Come ampiamente previsto dal mercato, la Federal Reserve ha alzato ieri i tassi di interesse, che sono tornati sopra il 2% per la prima volta dal 2008 dopo i tre giri di vite del 2017, e ha aperto alla possibilità di aumentarli ancora nel corso dell’anno e nei prossimi. L’aumento di un quarto di punto ha portato il costo del denaro in una forchetta fra il 2,00% e il 2,25%.
Una decisione data per scontata dagli analisti, alla luce dell’accelerazione della crescita e dell’inflazione, che alimenta le polemiche con dell’istituto di politica monetaria con il presidente americano, Donald Trump, che ha ribadito di non essere contento della decisione della banca centrale americana
“Sfortunatamente hanno alzato i tassi. Non ne sono contento. Sembra che gli piaccia alzare i tassi ma li hanno alzati perché stiamo andando bene, molto meglio di quanto mi aspettassi”.
Critiche a cui il numero uno della Fed Jerome Powell ha risposto secco durante la conferenza stampa successiva alla riunione del Fomc:
”Il congresso ci ha dato un importante compito. Non prendiamo in considerazione fattori politici”.
Ma torniamo alla Fed. Guardando alle previsioni future, le tabelle allegate al documento finale del Fomc, indicano quattro rialzi nel 2018, in linea con le stime precedenti, tre nel 2019 e una sola nel 2020. In particolare, la Fed prevede che i tassi si attesteranno a un valore mediano del 2,4% a fine 2018 (a giugno aveva ipotizzato il 2,4%), per poi salire al 3,1% a fine 2019, come anticipato a giugno (questo implica altri tre rialzi l’anno prossimo).
Saliranno ancora al 3,4% a fine 2020 (come stimato a giugno) e al 3,4% alla fine del 2021. Come si legge nelle tabelle, la ‘central tendency’, che esclude le tre proiezioni piu’ alte e le tre piu’ basse, e’ per tassi tra il 2,1 e il 2,4% nel 2018 e tra il 2,9 e il 3,4% nel 2019 e tra il 3,1 e il 3,6% nel 2020. La Fed comunque intende procedere con i rialzi dei tassi in maniera “graduale”.

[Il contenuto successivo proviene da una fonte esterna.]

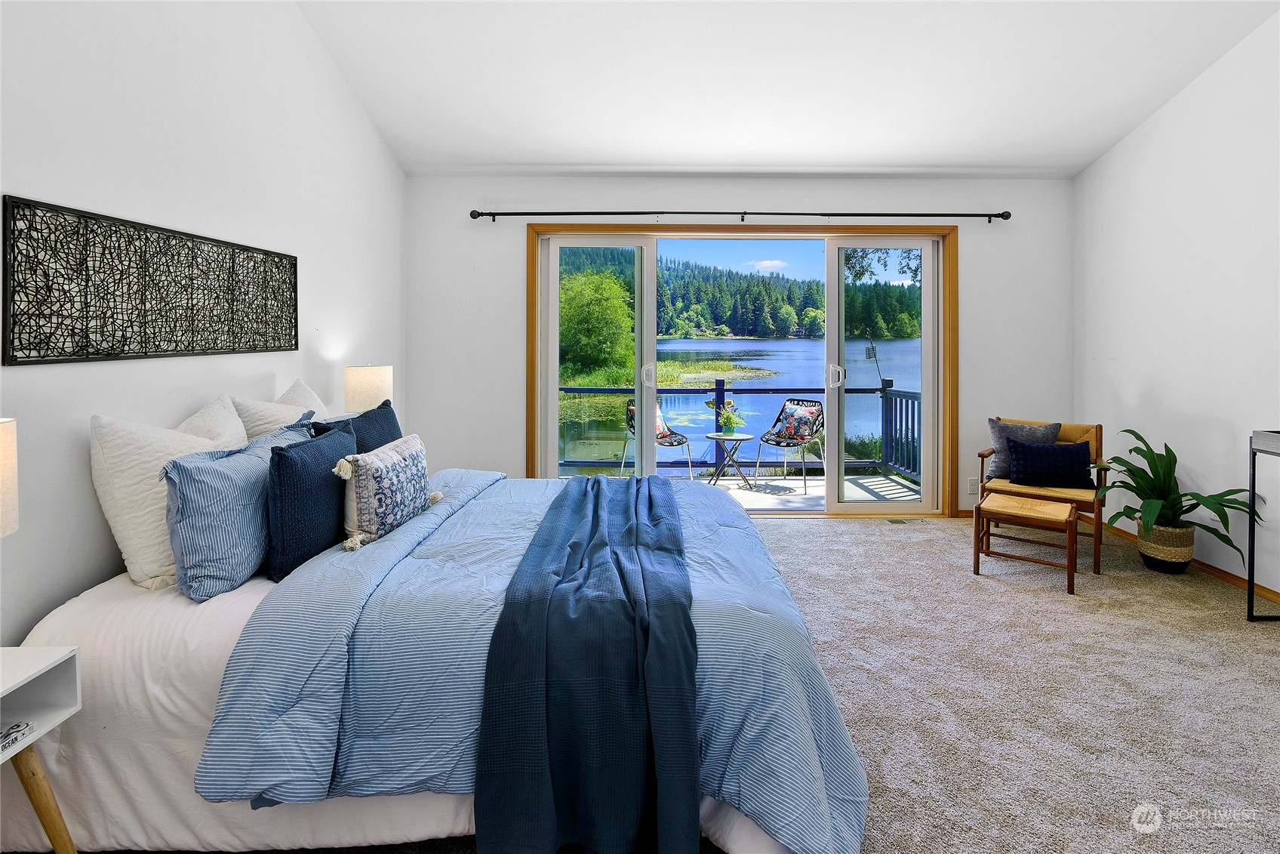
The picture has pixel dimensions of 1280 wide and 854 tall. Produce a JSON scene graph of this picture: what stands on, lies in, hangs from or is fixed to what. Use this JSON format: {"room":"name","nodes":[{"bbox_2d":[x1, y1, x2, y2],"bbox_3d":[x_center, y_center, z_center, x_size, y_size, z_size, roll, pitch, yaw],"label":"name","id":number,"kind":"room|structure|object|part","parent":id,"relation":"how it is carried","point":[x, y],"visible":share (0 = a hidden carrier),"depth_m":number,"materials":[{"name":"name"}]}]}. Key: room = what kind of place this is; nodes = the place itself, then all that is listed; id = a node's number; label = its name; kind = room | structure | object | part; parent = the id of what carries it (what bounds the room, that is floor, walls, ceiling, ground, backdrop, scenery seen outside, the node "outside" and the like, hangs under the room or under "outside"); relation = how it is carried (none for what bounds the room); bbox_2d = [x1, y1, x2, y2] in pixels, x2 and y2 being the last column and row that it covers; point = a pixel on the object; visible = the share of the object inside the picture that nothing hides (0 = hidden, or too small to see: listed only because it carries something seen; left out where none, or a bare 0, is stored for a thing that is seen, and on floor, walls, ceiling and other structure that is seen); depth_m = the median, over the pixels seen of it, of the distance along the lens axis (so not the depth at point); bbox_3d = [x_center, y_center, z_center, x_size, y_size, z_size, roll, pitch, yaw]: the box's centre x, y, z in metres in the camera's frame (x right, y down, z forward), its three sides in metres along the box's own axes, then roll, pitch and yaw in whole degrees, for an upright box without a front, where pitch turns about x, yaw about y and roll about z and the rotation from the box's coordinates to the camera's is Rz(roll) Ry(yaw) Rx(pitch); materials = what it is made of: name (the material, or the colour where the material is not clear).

Guardando avanti, l’incognita restano i dazi e una guerra commerciale fra Stati Uniti e Cina, con il suo potenziale effetto sulla ripresa e sull’inflazione. ‘
‘Al momento la Fed non vede effetti sull’economia dalla politica commerciale. Ma dazi diffusi nel lungo termine possono essere negativi per gli Stati Uniti” mette in guardia Jerome Powell, inviando indirettamente un messaggio al presidente americano.
Powell torna poi a dipingere il positivo quadro dell’economia, senza però nascondere che difficoltà continuano a esistere.
‘‘L’economia americana è forte, la disoccupazione è bassa e i salari sono in aumento. Tutti questi sono segnali buoni, ma questo non significa che tutto è perfetto: non tutti gli americani godono infatti dei benefici”.
Infine, sulla rimozione dal comunicato finale della parola ”accomodante” per descrivere la politica monetaria non indica che la Fed – spiega Powell – intende accelerare nei rialzi:
”se l’economia dovesse rallentare” improvvisamente, aggiunge, ”tassi più bassi sono garantiti”.